Pour son entrée en paradis
Tout est payé : voir les acquits.

J’avais, la veille, retenu pour le lendemain un cicérone, ou à défaut, un cocher entendant le français ou l’italien, pour me conduire en ville, car je voulais en revoir les monuments, mais on ne pouvait, me dit-on, trouver ni l’un ni l’autre. C’était une défaite : seulement on n’avait pas rencontré celui à qui on voulait procurer cette bonne aubaine, sous la condition, bien entendu, de partager. Cependant, en voyant mon mécontentement, on me dit qu’il allait venir.

Pour prendre patience, je demande du café au lait. Le lait était bon ; quant au café, c’est différent. Il n’y a guère qu’en France qu’on fasse du bon café. Lorsqu’il est bon à l’étranger, c’est que le cafetier n’est pas du pays. En Turquie, il est de première qualité, mais comme on vous le sert avec le marc et sans sucre, il faut être un peu Turc pour y prendre goût.

Cependant n’arrivent ni guide ni voiture. Ennuyé d’attendre, je sors pour aller à la cathédrale. La façade en est simple et belle ; le grès rouge, dont elle est faite, est très-favorable au monument. Elle date du XIe siècle, mais elle a été refaite plus tard, et, en définitive, c’est à la fin du XVe siècle qu’elle a été terminée.

Quand j’en eus assez de la façade, voulant voir l’intérieur, j’entre par la première porte que je trouve ouverte. Ni suisse, ni bedeau, ni avis au public n’en défendait l’entrée. Me croyant en pays catholique, je fais quelques pas en avant. Rassuré par le silence qui règne, je continue, et je me trouve en face d’une centaine de dames assises sur des bancs, priant à voix basse, et pas un seul homme. Alors — était-ce une hallucination ? — il me sembla que tous ces yeux, tournés vers moi, me regardaient comme on l’eût fait à Constantinople d’un giaour ayant, sans firman, pénétré dans une mosquée.

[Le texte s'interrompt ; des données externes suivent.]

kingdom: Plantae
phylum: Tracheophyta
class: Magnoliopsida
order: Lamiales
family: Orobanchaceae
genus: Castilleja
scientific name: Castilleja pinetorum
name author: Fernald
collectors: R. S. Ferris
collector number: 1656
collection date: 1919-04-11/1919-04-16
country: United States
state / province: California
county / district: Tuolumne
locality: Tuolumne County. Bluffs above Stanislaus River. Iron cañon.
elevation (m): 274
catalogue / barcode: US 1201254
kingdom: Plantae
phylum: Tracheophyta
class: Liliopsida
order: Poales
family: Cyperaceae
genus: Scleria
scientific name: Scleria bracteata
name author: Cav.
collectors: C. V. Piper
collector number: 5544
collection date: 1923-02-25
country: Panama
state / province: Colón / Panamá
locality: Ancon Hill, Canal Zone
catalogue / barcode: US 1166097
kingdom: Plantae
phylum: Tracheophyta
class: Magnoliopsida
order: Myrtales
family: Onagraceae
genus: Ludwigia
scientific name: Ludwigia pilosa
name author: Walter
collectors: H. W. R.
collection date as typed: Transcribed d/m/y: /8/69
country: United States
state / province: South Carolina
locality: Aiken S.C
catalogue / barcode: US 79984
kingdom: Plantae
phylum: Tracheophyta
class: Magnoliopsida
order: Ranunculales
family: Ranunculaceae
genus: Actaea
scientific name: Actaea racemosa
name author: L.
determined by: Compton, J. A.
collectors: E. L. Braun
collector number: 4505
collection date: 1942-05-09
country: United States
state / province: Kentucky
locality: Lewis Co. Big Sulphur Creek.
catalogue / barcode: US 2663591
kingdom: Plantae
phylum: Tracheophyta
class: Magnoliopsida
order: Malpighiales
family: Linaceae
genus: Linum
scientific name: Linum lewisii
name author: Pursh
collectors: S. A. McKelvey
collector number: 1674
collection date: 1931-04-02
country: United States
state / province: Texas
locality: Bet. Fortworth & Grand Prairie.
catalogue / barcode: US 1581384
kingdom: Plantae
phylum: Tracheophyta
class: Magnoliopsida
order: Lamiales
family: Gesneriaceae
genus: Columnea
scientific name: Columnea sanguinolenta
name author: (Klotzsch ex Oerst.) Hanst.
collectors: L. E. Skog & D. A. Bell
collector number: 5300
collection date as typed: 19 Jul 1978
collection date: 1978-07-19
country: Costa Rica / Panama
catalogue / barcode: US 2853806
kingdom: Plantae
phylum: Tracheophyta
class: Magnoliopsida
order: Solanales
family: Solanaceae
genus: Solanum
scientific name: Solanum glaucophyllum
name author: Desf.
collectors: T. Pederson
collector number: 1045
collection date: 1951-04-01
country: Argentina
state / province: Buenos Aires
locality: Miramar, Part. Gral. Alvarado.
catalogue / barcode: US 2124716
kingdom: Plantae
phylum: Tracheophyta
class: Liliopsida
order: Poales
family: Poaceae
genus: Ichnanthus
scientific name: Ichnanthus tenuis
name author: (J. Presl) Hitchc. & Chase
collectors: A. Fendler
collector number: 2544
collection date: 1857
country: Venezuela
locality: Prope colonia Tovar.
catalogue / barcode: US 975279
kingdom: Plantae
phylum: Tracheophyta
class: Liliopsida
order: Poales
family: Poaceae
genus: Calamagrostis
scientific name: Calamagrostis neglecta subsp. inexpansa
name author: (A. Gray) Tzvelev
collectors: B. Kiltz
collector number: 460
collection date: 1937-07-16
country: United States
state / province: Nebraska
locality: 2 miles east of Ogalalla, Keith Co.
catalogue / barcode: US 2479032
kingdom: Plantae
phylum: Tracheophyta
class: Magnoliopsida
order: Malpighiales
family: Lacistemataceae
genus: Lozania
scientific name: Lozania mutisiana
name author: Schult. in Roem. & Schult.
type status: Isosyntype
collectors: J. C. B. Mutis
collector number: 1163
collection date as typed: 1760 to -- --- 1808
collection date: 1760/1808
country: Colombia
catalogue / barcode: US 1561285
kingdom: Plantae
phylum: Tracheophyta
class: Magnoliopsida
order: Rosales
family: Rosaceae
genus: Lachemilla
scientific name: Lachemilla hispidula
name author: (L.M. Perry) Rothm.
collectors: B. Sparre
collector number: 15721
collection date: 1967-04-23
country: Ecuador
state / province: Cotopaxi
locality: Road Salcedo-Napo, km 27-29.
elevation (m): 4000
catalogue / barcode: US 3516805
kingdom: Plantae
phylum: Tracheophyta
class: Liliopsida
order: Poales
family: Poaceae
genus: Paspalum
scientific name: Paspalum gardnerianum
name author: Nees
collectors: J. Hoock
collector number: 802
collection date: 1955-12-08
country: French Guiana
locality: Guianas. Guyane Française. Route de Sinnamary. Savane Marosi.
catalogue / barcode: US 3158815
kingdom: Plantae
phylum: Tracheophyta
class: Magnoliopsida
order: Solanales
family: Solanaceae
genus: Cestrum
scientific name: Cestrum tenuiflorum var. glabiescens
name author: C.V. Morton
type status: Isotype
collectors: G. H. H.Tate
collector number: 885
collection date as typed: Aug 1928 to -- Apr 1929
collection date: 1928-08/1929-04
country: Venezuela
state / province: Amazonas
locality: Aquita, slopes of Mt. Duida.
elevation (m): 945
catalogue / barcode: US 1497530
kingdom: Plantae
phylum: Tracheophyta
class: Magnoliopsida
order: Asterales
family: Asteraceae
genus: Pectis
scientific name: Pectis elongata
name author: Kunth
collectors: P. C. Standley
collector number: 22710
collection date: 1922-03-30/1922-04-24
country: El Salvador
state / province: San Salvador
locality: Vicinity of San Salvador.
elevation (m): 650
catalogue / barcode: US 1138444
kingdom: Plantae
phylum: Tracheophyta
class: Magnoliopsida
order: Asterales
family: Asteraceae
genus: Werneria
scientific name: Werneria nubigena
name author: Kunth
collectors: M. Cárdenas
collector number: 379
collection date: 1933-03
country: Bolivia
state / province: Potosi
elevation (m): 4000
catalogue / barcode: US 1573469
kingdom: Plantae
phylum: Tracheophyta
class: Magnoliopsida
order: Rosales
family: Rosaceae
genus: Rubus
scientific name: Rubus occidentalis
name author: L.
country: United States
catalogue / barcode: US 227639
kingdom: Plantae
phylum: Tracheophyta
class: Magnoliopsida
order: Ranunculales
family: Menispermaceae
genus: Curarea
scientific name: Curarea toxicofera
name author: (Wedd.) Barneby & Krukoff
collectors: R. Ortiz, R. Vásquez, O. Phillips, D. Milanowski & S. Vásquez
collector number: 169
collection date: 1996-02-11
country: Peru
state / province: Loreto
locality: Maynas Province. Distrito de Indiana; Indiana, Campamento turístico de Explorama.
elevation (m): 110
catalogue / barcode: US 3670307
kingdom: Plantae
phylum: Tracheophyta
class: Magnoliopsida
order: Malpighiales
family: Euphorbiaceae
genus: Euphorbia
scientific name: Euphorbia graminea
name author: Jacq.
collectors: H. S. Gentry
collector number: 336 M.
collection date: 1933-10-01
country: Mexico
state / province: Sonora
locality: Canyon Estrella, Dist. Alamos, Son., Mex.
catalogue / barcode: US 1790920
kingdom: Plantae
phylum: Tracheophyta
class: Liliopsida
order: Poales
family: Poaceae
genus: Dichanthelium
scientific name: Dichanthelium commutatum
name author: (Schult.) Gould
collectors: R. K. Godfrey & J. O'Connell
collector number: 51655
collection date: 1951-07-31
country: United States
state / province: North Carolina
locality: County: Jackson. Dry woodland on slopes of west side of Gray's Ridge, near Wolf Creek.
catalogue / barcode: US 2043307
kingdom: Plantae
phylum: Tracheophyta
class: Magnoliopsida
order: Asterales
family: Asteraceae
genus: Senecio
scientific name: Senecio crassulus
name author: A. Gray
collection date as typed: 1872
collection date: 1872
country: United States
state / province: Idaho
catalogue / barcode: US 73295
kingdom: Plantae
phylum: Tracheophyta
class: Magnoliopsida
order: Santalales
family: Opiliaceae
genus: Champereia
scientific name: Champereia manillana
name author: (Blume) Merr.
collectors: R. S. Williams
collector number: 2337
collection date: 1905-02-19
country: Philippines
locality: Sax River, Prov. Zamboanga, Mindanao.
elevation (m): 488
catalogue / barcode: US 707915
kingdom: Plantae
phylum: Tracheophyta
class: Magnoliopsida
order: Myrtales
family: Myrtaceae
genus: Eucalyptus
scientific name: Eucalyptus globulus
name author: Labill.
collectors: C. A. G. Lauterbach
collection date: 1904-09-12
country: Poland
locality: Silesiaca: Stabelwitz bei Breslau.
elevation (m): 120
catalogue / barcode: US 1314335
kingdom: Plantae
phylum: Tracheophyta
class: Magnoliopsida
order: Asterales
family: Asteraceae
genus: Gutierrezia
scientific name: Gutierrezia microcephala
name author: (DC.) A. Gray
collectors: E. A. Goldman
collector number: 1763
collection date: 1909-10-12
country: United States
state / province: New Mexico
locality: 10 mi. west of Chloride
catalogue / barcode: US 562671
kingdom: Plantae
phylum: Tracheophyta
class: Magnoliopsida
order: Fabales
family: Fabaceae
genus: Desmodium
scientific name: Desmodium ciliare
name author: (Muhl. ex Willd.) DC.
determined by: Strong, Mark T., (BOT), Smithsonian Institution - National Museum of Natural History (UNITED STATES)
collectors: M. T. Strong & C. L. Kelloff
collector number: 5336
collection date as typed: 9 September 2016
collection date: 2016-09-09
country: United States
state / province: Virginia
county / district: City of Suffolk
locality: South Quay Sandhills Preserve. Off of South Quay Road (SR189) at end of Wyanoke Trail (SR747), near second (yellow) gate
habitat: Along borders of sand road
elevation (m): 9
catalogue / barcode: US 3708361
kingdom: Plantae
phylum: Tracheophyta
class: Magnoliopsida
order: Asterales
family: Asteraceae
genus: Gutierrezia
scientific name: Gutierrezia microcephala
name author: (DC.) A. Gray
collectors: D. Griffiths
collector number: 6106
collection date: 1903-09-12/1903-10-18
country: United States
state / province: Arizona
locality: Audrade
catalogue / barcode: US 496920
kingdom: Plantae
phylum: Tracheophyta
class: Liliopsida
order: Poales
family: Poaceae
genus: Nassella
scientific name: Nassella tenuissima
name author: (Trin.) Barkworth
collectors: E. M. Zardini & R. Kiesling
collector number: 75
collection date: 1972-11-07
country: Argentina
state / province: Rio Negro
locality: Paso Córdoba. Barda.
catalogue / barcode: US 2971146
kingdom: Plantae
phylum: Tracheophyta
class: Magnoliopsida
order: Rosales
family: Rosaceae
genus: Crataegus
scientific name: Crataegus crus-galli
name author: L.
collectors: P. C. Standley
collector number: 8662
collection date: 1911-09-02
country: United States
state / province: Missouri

Évidemment j’étais un intrus, un loup dans la bergerie, et c’était la porte défendue, la porte sacrée et réservée aux seules brebis, que j’avais franchie. Ici j’étais dans mon tort, et je m’attendais à tout instant à voir se dresser devant moi quelque bedeau menaçant me lançant anathème : or, je ne suis pas brave contre les bedeaux. Je crains beaucoup moins le suisse, eût-il six pieds de haut. Jamais, que je sache, suisse de paroisse n’a tiré l’épée ni brisé de lance ; d’ailleurs, grâce à son brillant costume, on le voit venir. Quant au bedeau, on ne sait quelle est son arme, et l’on ne voit jamais d’où il sort : c’est donc pour moi un être mystérieux, une sorte de gnome contre lequel les puissances de ce monde ne peuvent rien.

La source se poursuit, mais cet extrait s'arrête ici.